WHAT TO PRODUCE:
Reproduce every line of text in the material below without changing a character, and leave the pictures out.

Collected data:
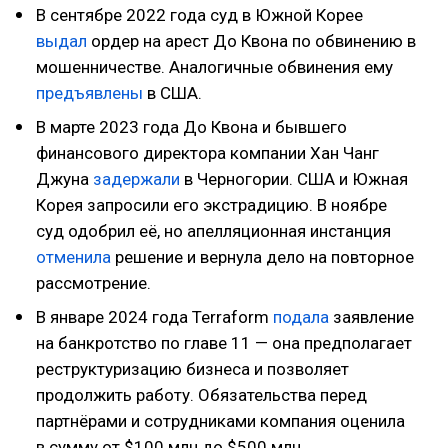
В сентябре 2022 года суд в Южной Корее
выдал
ордер на арест До Квона по обвинению в
мошенничестве. Аналогичные обвинения ему
предъявлены
в США.
В марте 2023 года До Квона и бывшего
финансового директора компании Хан Чанг
Джуна
задержали
в Черногории. США и Южная
Корея запросили его экстрадицию. В ноябре
суд одобрил её, но апелляционная инстанция
отменила
решение и вернула дело на повторное
рассмотрение.
В январе 2024 года Terraform
подала
заявление
на банкротство по главе 11 — она предполагает
реструктуризацию бизнеса и позволяет
продолжить работу. Обязательства перед
партнёрами и сотрудниками компания оценила
в сумму от $100 млн до $500 млн.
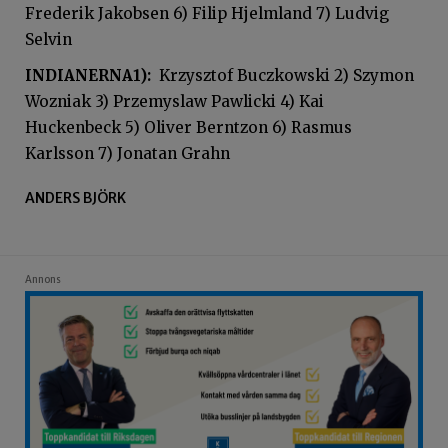
Frederik Jakobsen 6) Filip Hjelmland 7) Ludvig
Selvin
INDIANERNA1):
Krzysztof Buczkowski 2) Szymon
Wozniak 3) Przemyslaw Pawlicki 4) Kai
Huckenbeck 5) Oliver Berntzon 6) Rasmus
Karlsson 7) Jonatan Grahn
ANDERS BJÖRK
Annons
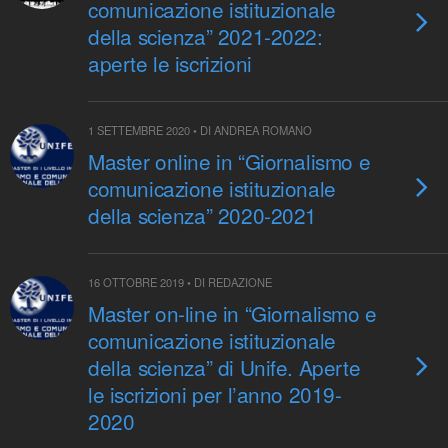
comunicazione istituzionale
della scienza” 2021-2022:
aperte le iscrizioni
1 SETTEMBRE 2020 • DI ANDREA ROMANO
Master online in “Giornalismo e
comunicazione istituzionale
della scienza” 2020-2021
16 OTTOBRE 2019 • DI REDAZIONE
Master on-line in “Giornalismo e
comunicazione istituzionale
della scienza” di Unife. Aperte
le iscrizioni per l’anno 2019-
2020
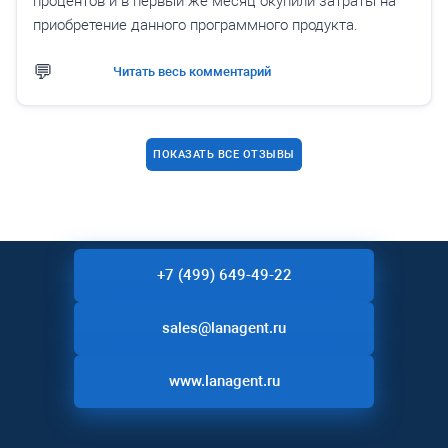
процентов и в первый же месяц окупили затраты на
приобретение данного программного продукта.
Читать весь комментарий
ПОКАЗАТЬ ВСЕ ОТЗЫВЫ
+7 (499) 649-49-22
sales@lanagent.ru
www.lanagent.ru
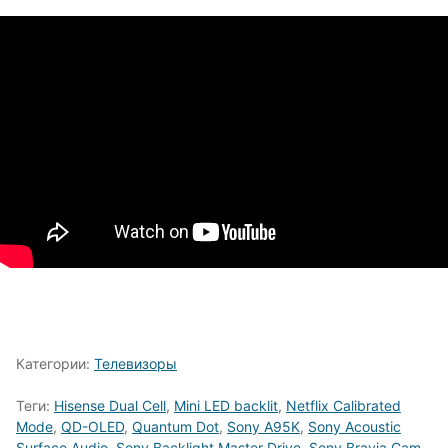
Категории:
Телевизоры
Теги:
Hisense Dual Cell
,
Mini LED backlit
,
Netflix Calibrated
Mode
,
QD-OLED
,
Quantum Dot
,
Sony A95K
,
Sony Acoustic
Surface Audio
,
Sony Backlight Master Drive
,
Sony Bravia Cam
,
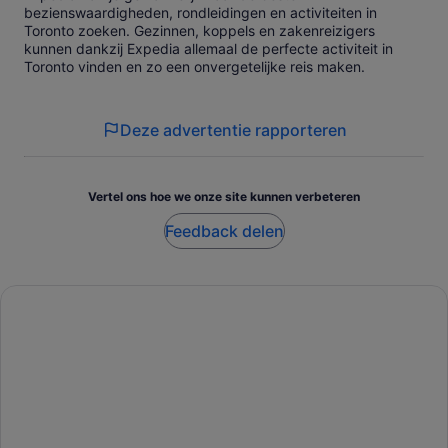
bezienswaardigheden, rondleidingen en activiteiten in
Toronto zoeken. Gezinnen, koppels en zakenreizigers
kunnen dankzij Expedia allemaal de perfecte activiteit in
Toronto vinden en zo een onvergetelijke reis maken.
Deze advertentie rapporteren
Vertel ons hoe we onze site kunnen verbeteren
Feedback delen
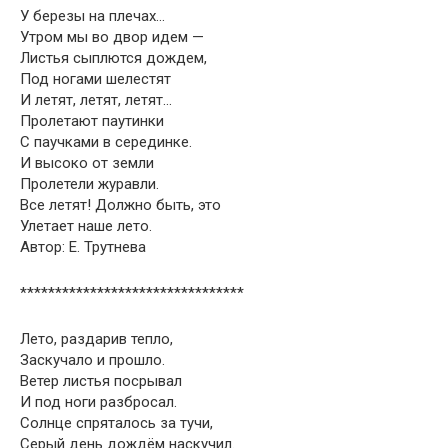
У березы на плечах…
Утром мы во двор идем —
Листья сыплются дождем,
Под ногами шелестят
И летят, летят, летят…
Пролетают паутинки
С паучками в серединке.
И высоко от земли
Пролетели журавли.
Все летят! Должно быть, это
Улетает наше лето.
Автор: Е. Трутнева
********************************
Лето, раздарив тепло,
Заскучало и прошло.
Ветер листья посрывал
И под ноги разбросал.
Солнце спряталось за тучи,
Серый день дождём наскучил.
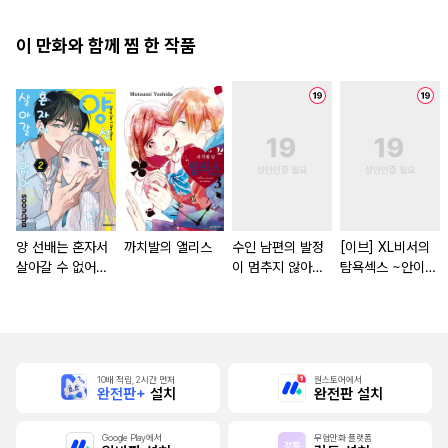
자의 상태가 이상
해졌습니다 [단행
이 만화와 함께 찜 한 작품
본]
양 선배는 혼자서
까치발의 앨리스
수인 남편의 발정
[이브] XL비서의
살아갈 수 없어
이 멈추지 않아
탐욕섹스 ~안이
[단행본]
[스크롤]
흠뻑 젖을 때까지
사랑받고 있습니다
~ [스크롤]
10배 적립, 2시간 먼저
원스토어에서
완전판+
설치
완전판 설치
Google Play에서
무협만화 플랫폼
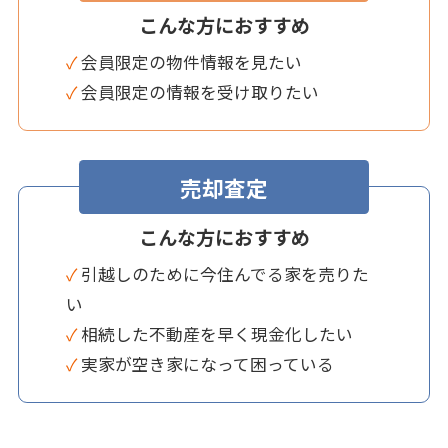
こんな方におすすめ
✓ 会員限定の物件情報を見たい
✓ 会員限定の情報を受け取りたい
売却査定
こんな方におすすめ
✓ 引越しのために今住んでる家を売りた
い
✓ 相続した不動産を早く現金化したい
✓ 実家が空き家になって困っている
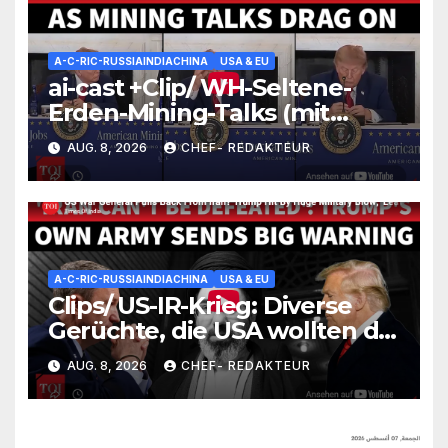
A-C-RIC-RUSSIAINDIACHINA
USA & EU
ai-cast +Clip/ WH-Seltene-
Erden-Mining-Talks (mit
Processing-Thema): wirkliche
AUG. 8, 2026
CHEF- REDAKTEUR
REE-5n+-Problemzone nicht
erfasst/ Trump nickt ein (und
versäumt nichts)
A-C-RIC-RUSSIAINDIACHINA
USA & EU
Clips/ US-IR-Krieg: Diverse
Gerüchte, die USA wollten die
Lage irgendwie einfrieren
AUG. 8, 2026
CHEF- REDAKTEUR
(wüssten aber nicht wie)/
+mehr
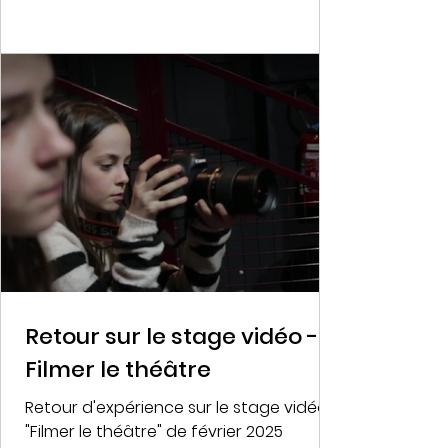
Retour sur le stage vidéo -
Filmer le théâtre
Retour d'expérience sur le stage vidéo
"Filmer le théâtre" de février 2025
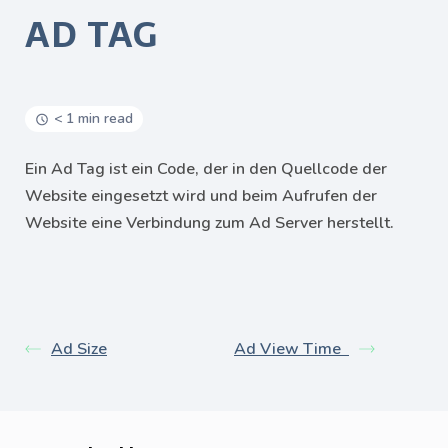
AD TAG
< 1 min read
Ein Ad Tag ist ein Code, der in den Quellcode der
Website eingesetzt wird und beim Aufrufen der
Website eine Verbindung zum Ad Server herstellt.
Ad Size
Ad View Time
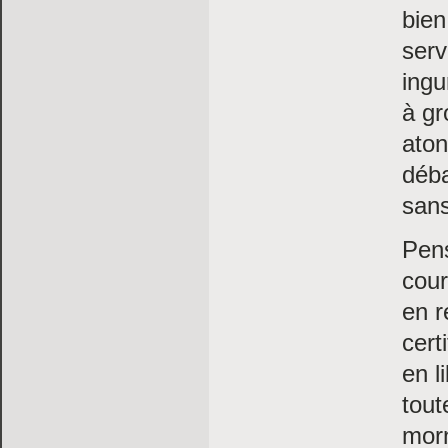
bien
serv
ingu
à gr
ato
déba
sans
Pen
cour
en r
cert
en l
tout
mor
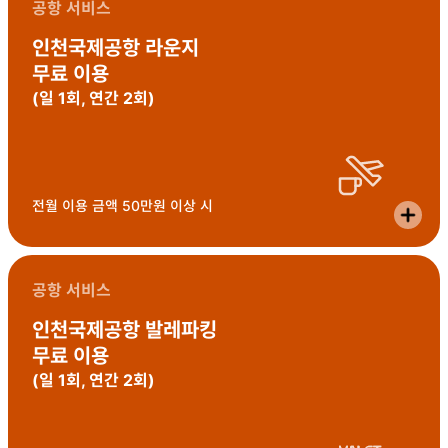
공항 서비스
인천국제공항 라운지
무료 이용
(일 1회, 연간 2회)
전월 이용 금액 50만원 이상 시
공항 서비스
인천국제공항 발레파킹
무료 이용
(일 1회, 연간 2회)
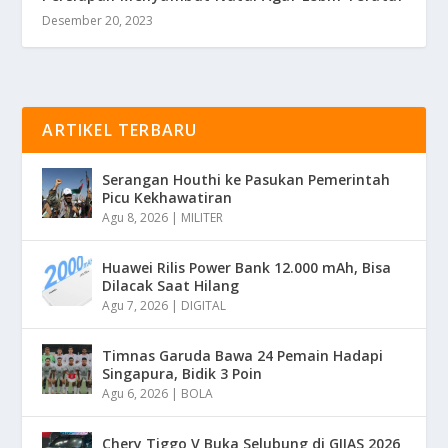
Desember 20, 2023
ARTIKEL TERBARU
Serangan Houthi ke Pasukan Pemerintah
Picu Kekhawatiran
Agu 8, 2026
|
MILITER
Huawei Rilis Power Bank 12.000 mAh, Bisa
Dilacak Saat Hilang
Agu 7, 2026
|
DIGITAL
Timnas Garuda Bawa 24 Pemain Hadapi
Singapura, Bidik 3 Poin
Agu 6, 2026
|
BOLA
Chery Tiggo V Buka Selubung di GIIAS 2026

RESULT OF THE TASK:
В сентябре 2022 года суд в Южной Корее
выдал
ордер на арест До Квона по обвинению в
мошенничестве. Аналогичные обвинения ему
предъявлены
в США.
В марте 2023 года До Квона и бывшего
финансового директора компании Хан Чанг
Джуна
задержали
в Черногории. США и Южная
Корея запросили его экстрадицию. В ноябре
суд одобрил её, но апелляционная инстанция
отменила
решение и вернула дело на повторное
рассмотрение.
В январе 2024 года Terraform
подала
заявление
на банкротство по главе 11 — она предполагает
реструктуризацию бизнеса и позволяет
продолжить работу. Обязательства перед
партнёрами и сотрудниками компания оценила
в сумму от $100 млн до $500 млн.
Frederik Jakobsen 6) Filip Hjelmland 7) Ludvig
Selvin
INDIANERNA1):
Krzysztof Buczkowski 2) Szymon
Wozniak 3) Przemyslaw Pawlicki 4) Kai
Huckenbeck 5) Oliver Berntzon 6) Rasmus
Karlsson 7) Jonatan Grahn
ANDERS BJÖRK
Annons
comunicazione istituzionale
della scienza” 2021-2022:
aperte le iscrizioni
1 SETTEMBRE 2020 • DI ANDREA ROMANO
Master online in “Giornalismo e
comunicazione istituzionale
della scienza” 2020-2021
16 OTTOBRE 2019 • DI REDAZIONE
Master on-line in “Giornalismo e
comunicazione istituzionale
della scienza” di Unife. Aperte
le iscrizioni per l’anno 2019-
2020
процентов и в первый же месяц окупили затраты на
приобретение данного программного продукта.
Читать весь комментарий
ПОКАЗАТЬ ВСЕ ОТЗЫВЫ
+7 (499) 649-49-22
sales@lanagent.ru
www.lanagent.ru
Категории:
Телевизоры
Теги:
Hisense Dual Cell
,
Mini LED backlit
,
Netflix Calibrated
Mode
,
QD-OLED
,
Quantum Dot
,
Sony A95K
,
Sony Acoustic
Surface Audio
,
Sony Backlight Master Drive
,
Sony Bravia Cam
,
bezienswaardigheden, rondleidingen en activiteiten in
Toronto zoeken. Gezinnen, koppels en zakenreizigers
kunnen dankzij Expedia allemaal de perfecte activiteit in
Toronto vinden en zo een onvergetelijke reis maken.
Deze advertentie rapporteren
Vertel ons hoe we onze site kunnen verbeteren
Feedback delen
У березы на плечах…
Утром мы во двор идем —
Листья сыплются дождем,
Под ногами шелестят
И летят, летят, летят…
Пролетают паутинки
С паучками в серединке.
И высоко от земли
Пролетели журавли.
Все летят! Должно быть, это
Улетает наше лето.
Автор: Е. Трутнева
********************************
Лето, раздарив тепло,
Заскучало и прошло.
Ветер листья посрывал
И под ноги разбросал.
Солнце спряталось за тучи,
Серый день дождём наскучил.
자의 상태가 이상
해졌습니다 [단행
이 만화와 함께 찜 한 작품
본]
양 선배는 혼자서
까치발의 앨리스
수인 남편의 발정
[이브] XL비서의
살아갈 수 없어
이 멈추지 않아
탐욕섹스 ~안이
[단행본]
[스크롤]
흠뻑 젖을 때까지
사랑받고 있습니다
~ [스크롤]
10배 적립, 2시간 먼저
원스토어에서
완전판+
설치
완전판 설치
Google Play에서
무협만화 플랫폼
こんな方におすすめ
✓ 会員限定の物件情報を見たい
✓ 会員限定の情報を受け取りたい
売却査定
こんな方におすすめ
✓ 引越しのために今住んでる家を売りた
い
✓ 相続した不動産を早く現金化したい
✓ 実家が空き家になって困っている
A-C-RIC-RUSSIAINDIACHINA
USA & EU
ai-cast +Clip/ WH-Seltene-
Erden-Mining-Talks (mit
Processing-Thema): wirkliche
AUG. 8, 2026
CHEF- REDAKTEUR
REE-5n+-Problemzone nicht
erfasst/ Trump nickt ein (und
versäumt nichts)
A-C-RIC-RUSSIAINDIACHINA
USA & EU
Clips/ US-IR-Krieg: Diverse
Gerüchte, die USA wollten die
Lage irgendwie einfrieren
AUG. 8, 2026
CHEF- REDAKTEUR
(wüssten aber nicht wie)/
+mehr
Retour sur le stage vidéo -
Filmer le théâtre
Retour d'expérience sur le stage vidéo
"Filmer le théâtre" de février 2025
AD TAG
< 1 min read
Ein Ad Tag ist ein Code, der in den Quellcode der
Website eingesetzt wird und beim Aufrufen der
Website eine Verbindung zum Ad Server herstellt.
Ad Size
Ad View Time
bien
serv
ingu
à gr
ato
déba
sans
Pen
cour
en r
cert
en l
tout
mor
공항 서비스
인천국제공항 라운지
무료 이용
(일 1회, 연간 2회)
전월 이용 금액 50만원 이상 시
공항 서비스
인천국제공항 발레파킹
무료 이용
(일 1회, 연간 2회)
Desember 20, 2023
ARTIKEL TERBARU
Serangan Houthi ke Pasukan Pemerintah
Picu Kekhawatiran
Agu 8, 2026
|
MILITER
Huawei Rilis Power Bank 12.000 mAh, Bisa
Dilacak Saat Hilang
Agu 7, 2026
|
DIGITAL
Timnas Garuda Bawa 24 Pemain Hadapi
Singapura, Bidik 3 Poin
Agu 6, 2026
|
BOLA
Chery Tiggo V Buka Selubung di GIIAS 2026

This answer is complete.